* Begin WORKING DATA *

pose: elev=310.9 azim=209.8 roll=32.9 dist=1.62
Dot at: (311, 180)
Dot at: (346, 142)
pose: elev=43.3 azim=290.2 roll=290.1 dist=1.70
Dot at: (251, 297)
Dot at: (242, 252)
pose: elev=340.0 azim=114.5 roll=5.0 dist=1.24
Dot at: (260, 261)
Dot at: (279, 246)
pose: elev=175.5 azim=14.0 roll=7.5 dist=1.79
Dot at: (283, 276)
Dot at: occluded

* End WORKING DATA *

Render every line of the material above as a JSON list of strings, one string per line, omitting blank lines.

[
  "pose: elev=310.9 azim=209.8 roll=32.9 dist=1.62",
  "Dot at: (311, 180)",
  "Dot at: (346, 142)",
  "pose: elev=43.3 azim=290.2 roll=290.1 dist=1.70",
  "Dot at: (251, 297)",
  "Dot at: (242, 252)",
  "pose: elev=340.0 azim=114.5 roll=5.0 dist=1.24",
  "Dot at: (260, 261)",
  "Dot at: (279, 246)",
  "pose: elev=175.5 azim=14.0 roll=7.5 dist=1.79",
  "Dot at: (283, 276)",
  "Dot at: occluded"
]